Aim of the task
Images do not belong in the copy. Retype all the entries below exactly.

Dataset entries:
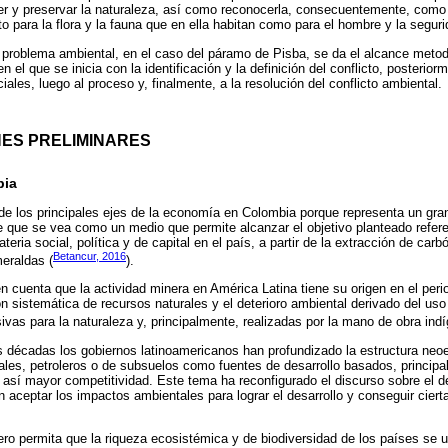
ger y preservar la naturaleza, así como reconocerla, consecuentemente, como
to para la flora y la fauna que en ella habitan como para el hombre y la segu
l problema ambiental, en el caso del páramo de Pisba, se da el alcance metod
 el que se inicia con la identificación y la definición del conflicto, posterior
ales, luego al proceso y, finalmente, a la resolución del conflicto ambiental.
NES PRELIMINARES
bia
de los principales ejes de la economía en Colombia porque representa un gra
e que se vea como un medio que permite alcanzar el objetivo planteado refere
ria social, política y de capital en el país, a partir de la extracción de carbón
Betancur, 2016
meraldas (
).
n cuenta que la actividad minera en América Latina tiene su origen en el peri
ión sistemática de recursos naturales y el deterioro ambiental derivado del u
ivas para la naturaleza y, principalmente, realizadas por la mano de obra indí
s décadas los gobiernos latinoamericanos han profundizado la estructura neoe
ales, petroleros o de subsuelos como fuentes de desarrollo basados, principal
r así mayor competitividad. Este tema ha reconfigurado el discurso sobre el de
 aceptar los impactos ambientales para lograr el desarrollo y conseguir cie
ro permita que la riqueza ecosistémica y de biodiversidad de los países se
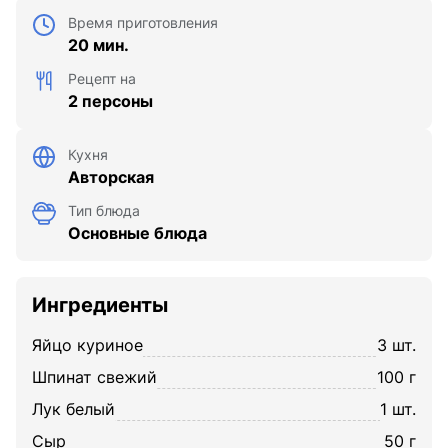
Время приготовления
20 мин.
Рецепт на
2 персоны
Кухня
Авторская
Тип блюда
Основные блюда
Ингредиенты
яйцо куриное
3 шт.
шпинат свежий
100 г
лук белый
1 шт.
сыр
50 г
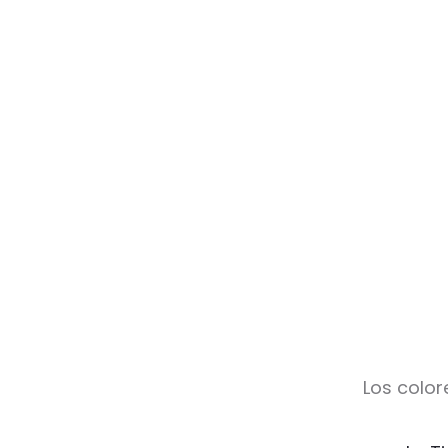
Los color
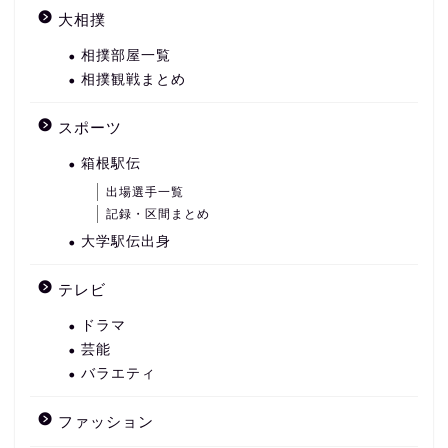
大相撲
相撲部屋一覧
相撲観戦まとめ
スポーツ
箱根駅伝
出場選手一覧
記録・区間まとめ
大学駅伝出身
テレビ
ドラマ
芸能
バラエティ
ファッション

Written response
ger y preservar la naturaleza, así como reconocerla, consecuentemente, como
to para la flora y la fauna que en ella habitan como para el hombre y la segu
l problema ambiental, en el caso del páramo de Pisba, se da el alcance metod
 el que se inicia con la identificación y la definición del conflicto, posterior
ales, luego al proceso y, finalmente, a la resolución del conflicto ambiental.
NES PRELIMINARES
bia
de los principales ejes de la economía en Colombia porque representa un gra
e que se vea como un medio que permite alcanzar el objetivo planteado refere
ria social, política y de capital en el país, a partir de la extracción de carbón
Betancur, 2016
meraldas (
).
n cuenta que la actividad minera en América Latina tiene su origen en el peri
ión sistemática de recursos naturales y el deterioro ambiental derivado del u
ivas para la naturaleza y, principalmente, realizadas por la mano de obra indí
s décadas los gobiernos latinoamericanos han profundizado la estructura neoe
ales, petroleros o de subsuelos como fuentes de desarrollo basados, principal
r así mayor competitividad. Este tema ha reconfigurado el discurso sobre el de
 aceptar los impactos ambientales para lograr el desarrollo y conseguir cie
ro permita que la riqueza ecosistémica y de biodiversidad de los países se
Время приготовления
20 мин.
Рецепт на
2 персоны
Кухня
Авторская
Тип блюда
Основные блюда
Ингредиенты
яйцо куриное
3 шт.
шпинат свежий
100 г
лук белый
1 шт.
сыр
50 г
Los color
大相撲
相撲部屋一覧
相撲観戦まとめ
スポーツ
箱根駅伝
出場選手一覧
記録・区間まとめ
大学駅伝出身
テレビ
ドラマ
芸能
バラエティ
ファッション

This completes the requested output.